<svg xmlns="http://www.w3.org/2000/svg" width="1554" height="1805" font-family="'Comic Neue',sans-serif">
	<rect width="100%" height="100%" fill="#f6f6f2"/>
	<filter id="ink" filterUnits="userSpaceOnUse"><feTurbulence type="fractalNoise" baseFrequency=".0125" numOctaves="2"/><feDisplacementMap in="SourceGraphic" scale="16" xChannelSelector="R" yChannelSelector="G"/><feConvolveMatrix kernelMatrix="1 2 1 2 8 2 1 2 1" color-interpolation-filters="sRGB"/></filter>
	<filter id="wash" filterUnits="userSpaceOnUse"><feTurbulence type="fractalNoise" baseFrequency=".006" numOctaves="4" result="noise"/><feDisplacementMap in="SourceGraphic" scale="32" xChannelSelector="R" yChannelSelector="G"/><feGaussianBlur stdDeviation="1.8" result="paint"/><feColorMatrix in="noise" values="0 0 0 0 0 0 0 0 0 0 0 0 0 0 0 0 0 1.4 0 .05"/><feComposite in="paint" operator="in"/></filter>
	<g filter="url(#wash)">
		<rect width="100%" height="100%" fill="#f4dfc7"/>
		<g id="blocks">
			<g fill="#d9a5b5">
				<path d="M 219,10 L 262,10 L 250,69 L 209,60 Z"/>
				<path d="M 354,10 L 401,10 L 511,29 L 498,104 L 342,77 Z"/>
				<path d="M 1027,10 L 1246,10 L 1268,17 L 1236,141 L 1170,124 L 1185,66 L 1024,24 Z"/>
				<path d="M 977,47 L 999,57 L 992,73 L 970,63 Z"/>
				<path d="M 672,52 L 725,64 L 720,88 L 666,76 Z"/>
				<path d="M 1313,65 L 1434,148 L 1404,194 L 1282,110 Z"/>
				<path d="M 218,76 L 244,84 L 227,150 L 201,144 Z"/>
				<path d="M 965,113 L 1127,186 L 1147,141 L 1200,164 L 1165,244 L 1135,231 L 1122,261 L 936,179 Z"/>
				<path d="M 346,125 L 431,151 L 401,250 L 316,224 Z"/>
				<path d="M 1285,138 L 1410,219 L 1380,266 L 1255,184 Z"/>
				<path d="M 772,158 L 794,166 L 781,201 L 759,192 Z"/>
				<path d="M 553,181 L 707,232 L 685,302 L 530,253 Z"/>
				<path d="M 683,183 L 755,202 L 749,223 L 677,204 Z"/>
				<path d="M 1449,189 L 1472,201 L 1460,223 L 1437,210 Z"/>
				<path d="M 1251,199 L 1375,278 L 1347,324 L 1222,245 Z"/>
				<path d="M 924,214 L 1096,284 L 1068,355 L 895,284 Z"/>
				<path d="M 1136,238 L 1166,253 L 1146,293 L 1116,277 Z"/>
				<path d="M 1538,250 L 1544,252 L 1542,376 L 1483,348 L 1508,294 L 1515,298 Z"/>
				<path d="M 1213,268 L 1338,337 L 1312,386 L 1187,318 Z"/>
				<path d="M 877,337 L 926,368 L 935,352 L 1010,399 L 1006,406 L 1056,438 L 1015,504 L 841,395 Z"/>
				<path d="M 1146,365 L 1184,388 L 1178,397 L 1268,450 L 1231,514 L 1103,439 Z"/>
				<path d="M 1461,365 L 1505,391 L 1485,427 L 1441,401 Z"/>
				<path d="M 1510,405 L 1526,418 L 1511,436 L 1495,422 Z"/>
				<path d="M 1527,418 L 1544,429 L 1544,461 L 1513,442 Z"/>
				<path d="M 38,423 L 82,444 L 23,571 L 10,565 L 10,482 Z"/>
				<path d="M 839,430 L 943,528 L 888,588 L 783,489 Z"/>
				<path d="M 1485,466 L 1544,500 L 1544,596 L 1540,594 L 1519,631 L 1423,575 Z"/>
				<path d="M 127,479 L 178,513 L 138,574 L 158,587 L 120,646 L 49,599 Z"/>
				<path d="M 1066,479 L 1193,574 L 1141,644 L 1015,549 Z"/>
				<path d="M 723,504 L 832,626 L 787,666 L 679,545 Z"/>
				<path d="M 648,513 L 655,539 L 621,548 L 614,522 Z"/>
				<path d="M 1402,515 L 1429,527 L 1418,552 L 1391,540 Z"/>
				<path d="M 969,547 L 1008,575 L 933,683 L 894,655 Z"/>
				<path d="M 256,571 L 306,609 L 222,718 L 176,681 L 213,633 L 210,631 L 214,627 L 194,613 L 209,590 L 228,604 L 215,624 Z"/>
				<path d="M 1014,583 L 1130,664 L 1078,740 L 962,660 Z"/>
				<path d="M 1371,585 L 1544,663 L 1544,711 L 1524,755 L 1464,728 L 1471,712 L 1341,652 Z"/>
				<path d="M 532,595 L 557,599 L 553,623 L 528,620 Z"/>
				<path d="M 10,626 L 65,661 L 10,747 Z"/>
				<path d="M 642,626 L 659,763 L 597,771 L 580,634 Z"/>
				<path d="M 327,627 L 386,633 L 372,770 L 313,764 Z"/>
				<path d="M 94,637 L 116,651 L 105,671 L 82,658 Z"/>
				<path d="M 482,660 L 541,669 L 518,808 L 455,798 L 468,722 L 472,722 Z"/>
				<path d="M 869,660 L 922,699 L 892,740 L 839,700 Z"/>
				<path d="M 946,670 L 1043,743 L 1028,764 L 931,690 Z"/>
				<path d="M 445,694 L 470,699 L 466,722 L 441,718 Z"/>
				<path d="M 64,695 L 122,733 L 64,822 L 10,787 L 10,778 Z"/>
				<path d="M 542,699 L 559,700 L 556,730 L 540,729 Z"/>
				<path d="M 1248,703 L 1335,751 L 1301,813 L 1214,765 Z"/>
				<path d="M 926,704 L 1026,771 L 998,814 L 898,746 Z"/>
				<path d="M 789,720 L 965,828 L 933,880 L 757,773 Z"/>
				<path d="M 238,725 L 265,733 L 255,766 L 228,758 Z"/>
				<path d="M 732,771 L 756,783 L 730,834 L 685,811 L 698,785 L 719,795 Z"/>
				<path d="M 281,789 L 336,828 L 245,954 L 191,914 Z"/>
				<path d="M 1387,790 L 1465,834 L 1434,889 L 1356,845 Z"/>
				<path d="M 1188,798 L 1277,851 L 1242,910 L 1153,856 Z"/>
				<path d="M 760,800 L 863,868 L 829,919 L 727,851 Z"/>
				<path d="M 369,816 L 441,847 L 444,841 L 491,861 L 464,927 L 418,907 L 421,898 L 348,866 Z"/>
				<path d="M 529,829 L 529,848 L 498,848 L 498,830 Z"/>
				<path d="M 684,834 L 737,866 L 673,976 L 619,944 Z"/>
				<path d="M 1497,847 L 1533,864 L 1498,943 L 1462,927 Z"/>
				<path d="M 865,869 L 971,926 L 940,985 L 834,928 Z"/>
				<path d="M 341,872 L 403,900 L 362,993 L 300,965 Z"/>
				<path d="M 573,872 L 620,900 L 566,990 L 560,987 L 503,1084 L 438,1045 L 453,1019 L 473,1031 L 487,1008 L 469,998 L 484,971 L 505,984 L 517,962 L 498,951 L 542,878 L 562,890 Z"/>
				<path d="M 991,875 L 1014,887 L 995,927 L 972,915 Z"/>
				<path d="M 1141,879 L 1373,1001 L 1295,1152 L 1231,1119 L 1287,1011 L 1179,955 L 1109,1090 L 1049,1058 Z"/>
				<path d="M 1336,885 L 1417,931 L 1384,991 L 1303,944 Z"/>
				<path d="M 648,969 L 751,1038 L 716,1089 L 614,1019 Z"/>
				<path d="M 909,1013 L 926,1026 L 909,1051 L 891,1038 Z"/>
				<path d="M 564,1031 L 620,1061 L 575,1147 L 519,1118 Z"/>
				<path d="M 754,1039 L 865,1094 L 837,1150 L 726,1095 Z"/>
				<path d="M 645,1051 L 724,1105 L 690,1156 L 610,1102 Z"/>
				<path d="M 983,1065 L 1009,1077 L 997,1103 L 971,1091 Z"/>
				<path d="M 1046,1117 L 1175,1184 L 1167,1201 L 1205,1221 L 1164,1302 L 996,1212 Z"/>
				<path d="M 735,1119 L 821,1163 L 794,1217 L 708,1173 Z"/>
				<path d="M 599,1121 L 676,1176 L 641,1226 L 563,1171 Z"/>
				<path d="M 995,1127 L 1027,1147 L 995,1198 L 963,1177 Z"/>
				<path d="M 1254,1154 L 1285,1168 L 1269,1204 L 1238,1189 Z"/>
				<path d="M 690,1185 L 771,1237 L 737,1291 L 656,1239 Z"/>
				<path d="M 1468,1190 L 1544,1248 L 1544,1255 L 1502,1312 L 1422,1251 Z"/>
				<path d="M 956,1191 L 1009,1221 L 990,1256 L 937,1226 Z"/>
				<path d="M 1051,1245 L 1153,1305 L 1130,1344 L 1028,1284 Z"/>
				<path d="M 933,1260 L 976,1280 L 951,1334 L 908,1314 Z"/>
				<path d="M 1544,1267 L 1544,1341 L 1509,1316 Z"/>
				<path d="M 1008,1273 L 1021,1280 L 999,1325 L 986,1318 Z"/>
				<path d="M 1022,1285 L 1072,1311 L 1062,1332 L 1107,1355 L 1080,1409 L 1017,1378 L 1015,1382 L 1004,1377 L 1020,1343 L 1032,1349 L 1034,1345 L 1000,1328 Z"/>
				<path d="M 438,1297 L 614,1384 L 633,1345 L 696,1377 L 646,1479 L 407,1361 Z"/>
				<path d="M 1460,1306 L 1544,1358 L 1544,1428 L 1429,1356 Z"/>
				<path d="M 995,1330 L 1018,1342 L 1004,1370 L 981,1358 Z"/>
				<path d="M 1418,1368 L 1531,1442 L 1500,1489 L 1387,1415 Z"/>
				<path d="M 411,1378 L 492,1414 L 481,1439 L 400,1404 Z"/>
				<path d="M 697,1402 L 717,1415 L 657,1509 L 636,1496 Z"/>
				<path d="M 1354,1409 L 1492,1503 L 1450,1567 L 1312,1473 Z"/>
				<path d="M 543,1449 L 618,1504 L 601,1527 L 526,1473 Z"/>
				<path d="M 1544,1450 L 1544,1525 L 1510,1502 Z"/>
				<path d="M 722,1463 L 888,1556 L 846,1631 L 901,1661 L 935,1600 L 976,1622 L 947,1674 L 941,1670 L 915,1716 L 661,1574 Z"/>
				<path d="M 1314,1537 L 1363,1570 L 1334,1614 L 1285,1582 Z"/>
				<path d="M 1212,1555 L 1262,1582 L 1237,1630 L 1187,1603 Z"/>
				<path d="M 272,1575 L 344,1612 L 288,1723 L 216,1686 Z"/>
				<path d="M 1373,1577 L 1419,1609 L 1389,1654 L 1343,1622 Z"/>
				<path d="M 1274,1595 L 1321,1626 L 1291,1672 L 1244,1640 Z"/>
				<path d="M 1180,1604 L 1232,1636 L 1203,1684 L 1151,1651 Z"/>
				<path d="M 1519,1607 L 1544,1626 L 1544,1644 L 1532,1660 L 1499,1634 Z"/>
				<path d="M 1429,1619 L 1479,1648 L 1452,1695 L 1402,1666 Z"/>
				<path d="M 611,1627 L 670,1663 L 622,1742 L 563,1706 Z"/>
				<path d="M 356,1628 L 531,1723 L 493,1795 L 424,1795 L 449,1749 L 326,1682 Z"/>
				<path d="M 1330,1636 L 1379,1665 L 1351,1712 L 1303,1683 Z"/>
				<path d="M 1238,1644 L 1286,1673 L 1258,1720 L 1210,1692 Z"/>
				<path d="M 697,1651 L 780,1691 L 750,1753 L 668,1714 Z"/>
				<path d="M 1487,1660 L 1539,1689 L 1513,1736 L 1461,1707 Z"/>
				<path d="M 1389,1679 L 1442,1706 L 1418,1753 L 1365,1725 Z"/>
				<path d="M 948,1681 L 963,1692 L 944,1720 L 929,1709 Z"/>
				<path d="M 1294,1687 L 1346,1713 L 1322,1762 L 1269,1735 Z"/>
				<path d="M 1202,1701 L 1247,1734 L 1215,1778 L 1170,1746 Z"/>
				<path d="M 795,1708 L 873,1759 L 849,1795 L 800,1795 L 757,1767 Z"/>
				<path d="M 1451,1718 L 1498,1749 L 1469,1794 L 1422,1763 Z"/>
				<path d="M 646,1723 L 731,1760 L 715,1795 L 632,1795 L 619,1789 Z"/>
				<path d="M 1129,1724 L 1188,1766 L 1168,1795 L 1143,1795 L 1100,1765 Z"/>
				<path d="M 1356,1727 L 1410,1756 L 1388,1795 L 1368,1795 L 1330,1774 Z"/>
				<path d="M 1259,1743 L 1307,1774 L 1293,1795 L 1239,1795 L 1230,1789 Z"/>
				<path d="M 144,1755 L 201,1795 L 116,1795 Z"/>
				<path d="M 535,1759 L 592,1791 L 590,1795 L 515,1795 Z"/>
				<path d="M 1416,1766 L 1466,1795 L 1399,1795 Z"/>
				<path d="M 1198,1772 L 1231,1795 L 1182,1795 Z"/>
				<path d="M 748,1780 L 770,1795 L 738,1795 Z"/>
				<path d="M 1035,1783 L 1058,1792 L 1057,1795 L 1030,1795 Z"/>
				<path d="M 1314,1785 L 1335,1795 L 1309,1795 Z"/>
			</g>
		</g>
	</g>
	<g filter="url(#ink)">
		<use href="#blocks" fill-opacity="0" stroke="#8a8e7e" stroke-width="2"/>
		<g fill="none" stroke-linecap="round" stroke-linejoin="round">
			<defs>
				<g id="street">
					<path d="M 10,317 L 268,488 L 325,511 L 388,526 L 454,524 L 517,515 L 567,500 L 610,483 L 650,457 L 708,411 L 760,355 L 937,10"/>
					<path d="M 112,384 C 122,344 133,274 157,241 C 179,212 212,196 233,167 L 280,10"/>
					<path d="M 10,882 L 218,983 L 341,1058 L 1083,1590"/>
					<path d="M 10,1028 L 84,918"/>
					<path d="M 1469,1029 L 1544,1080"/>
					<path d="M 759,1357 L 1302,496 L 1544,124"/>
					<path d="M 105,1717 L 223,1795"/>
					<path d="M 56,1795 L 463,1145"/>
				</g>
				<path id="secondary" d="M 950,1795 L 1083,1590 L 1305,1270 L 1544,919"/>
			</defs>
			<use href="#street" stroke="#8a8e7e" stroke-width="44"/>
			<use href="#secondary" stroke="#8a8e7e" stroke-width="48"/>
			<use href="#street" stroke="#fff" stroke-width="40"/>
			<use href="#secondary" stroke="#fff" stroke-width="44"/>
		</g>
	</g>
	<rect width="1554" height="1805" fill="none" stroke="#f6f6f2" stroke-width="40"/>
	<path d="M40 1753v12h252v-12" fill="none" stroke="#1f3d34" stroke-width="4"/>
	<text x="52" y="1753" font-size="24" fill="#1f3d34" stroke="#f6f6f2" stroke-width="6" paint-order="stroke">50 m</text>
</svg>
════════════════
## [Goal of the exercise]
Return every line above where "wash" appears.

## [Answer box]
	<filter id="wash" filterUnits="userSpaceOnUse"><feTurbulence type="fractalNoise" baseFrequency=".006" numOctaves="4" result="noise"/><feDisplacementMap in="SourceGraphic" scale="32" xChannelSelector="R" yChannelSelector="G"/><feGaussianBlur stdDeviation="1.8" result="paint"/><feColorMatrix in="noise" values="0 0 0 0 0 0 0 0 0 0 0 0 0 0 0 0 0 1.4 0 .05"/><feComposite in="paint" operator="in"/></filter>
	<g filter="url(#wash)">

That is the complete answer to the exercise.